The Court questioned how UNISA’s noble and self-admittedly progressive goal to develop all South Africa’s indigenous languages to become LOLT’s, to benefit its students and sustain this precious and threatened national resource, will be advanced, and what useful purpose will be served by knocking down a fully developed and functional language of learning and tuition to ‘develop the other official languages to its standard’, when there is apparently no sound reason to do so other than dwindling interest in the language, and avoiding offering mother tongue tuition to a portion of students? The Court found that UNISA had failed to discharge the burden that it was not detracting from the rights contained in section 29(2) of the Constitution without appropriate justification.

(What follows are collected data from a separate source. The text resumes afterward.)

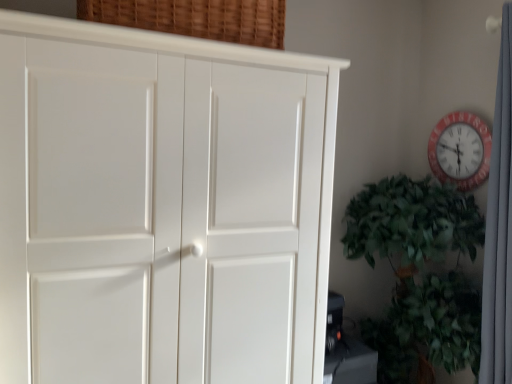
Question: Is white fabric curtain at right bigger than red plastic wall clock at upper right?

Choices:
 (A) yes
 (B) no

Answer: (A)

Question: From a real-world perspective, is white fabric curtain at right beneath red plastic wall clock at upper right?

Choices:
 (A) yes
 (B) no

Answer: (A)

Question: From the image's perspective, does white fabric curtain at right appear lower than red plastic wall clock at upper right?

Choices:
 (A) no
 (B) yes

Answer: (B)

Question: Is the surface of white fabric curtain at right in direct contact with red plastic wall clock at upper right?

Choices:
 (A) no
 (B) yes

Answer: (A)

Question: Is the position of white fabric curtain at right less distant than that of red plastic wall clock at upper right?

Choices:
 (A) no
 (B) yes

Answer: (B)

Question: From their relative heights in the image, would you say red plastic wall clock at upper right is taller or shorter than white matte cupboard at left?

Choices:
 (A) short
 (B) tall

Answer: (A)

Question: Is point (441, 177) positioned closer to the camera than point (283, 104)?

Choices:
 (A) farther
 (B) closer

Answer: (A)

Question: Is red plastic wall clock at upper right wider or thinner than white matte cupboard at left?

Choices:
 (A) thin
 (B) wide

Answer: (A)

Question: From a real-world perspective, is red plastic wall clock at upper right positioned above or below white matte cupboard at left?

Choices:
 (A) below
 (B) above

Answer: (B)

Question: Is white matte cupboard at left wider or thinner than white fabric curtain at right?

Choices:
 (A) thin
 (B) wide

Answer: (B)

Question: Considering the relative positions of white matte cupboard at left and white fabric curtain at right in the image provided, is white matte cupboard at left to the left or to the right of white fabric curtain at right?

Choices:
 (A) left
 (B) right

Answer: (A)

Question: Considering their positions, is white matte cupboard at left located in front of or behind white fabric curtain at right?

Choices:
 (A) front
 (B) behind

Answer: (A)

Question: From a real-world perspective, is white matte cupboard at left above or below white fabric curtain at right?

Choices:
 (A) below
 (B) above

Answer: (A)

Question: From a real-world perspective, relative to white fabric curtain at right, is red plastic wall clock at upper right vertically above or below?

Choices:
 (A) below
 (B) above

Answer: (B)

Question: Is red plastic wall clock at upper right wider or thinner than white fabric curtain at right?

Choices:
 (A) thin
 (B) wide

Answer: (A)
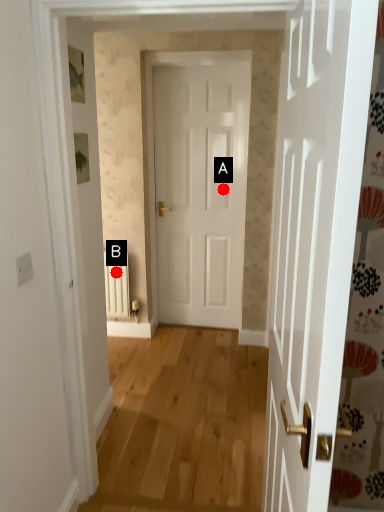
Question: Two points are circled on the image, labeled by A and B beside each circle. Which point is closer to the camera?

Choices:
 (A) A is closer
 (B) B is closer

Answer: (B)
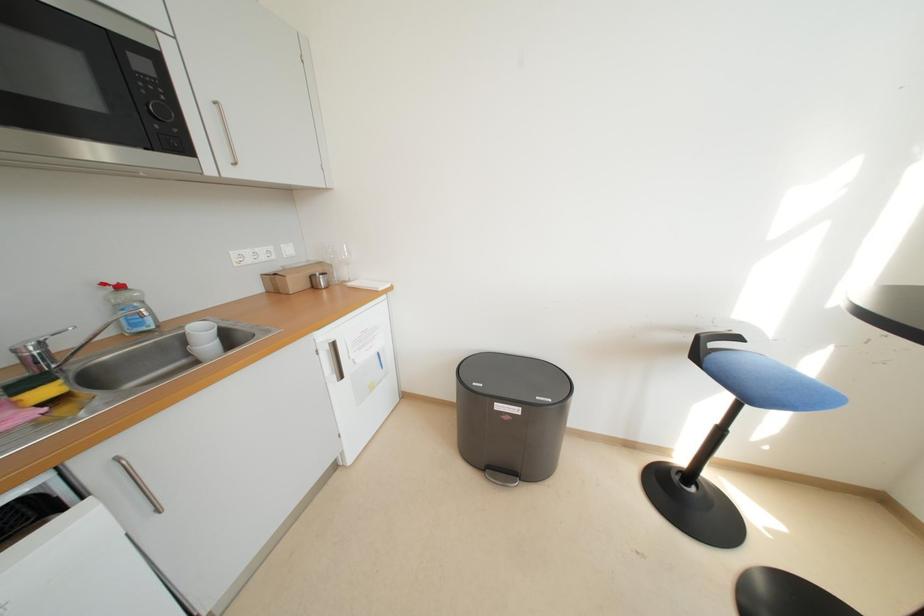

The judgment is to be welcomed as it makes it clear that taking away a constitutional language right that was already being enjoyed, in such circumstances, could not satisfy the rationality test and could not be justified. Aside from other crucial points insofar as language rights are concerned in terms of section 29(2) the judgment also strongly reinforces the concept that section 29 of the Constitution applies in its totality to the education sector and that there is no sound legal basis for the isolation (and by implication, application) of parts of section 29(2).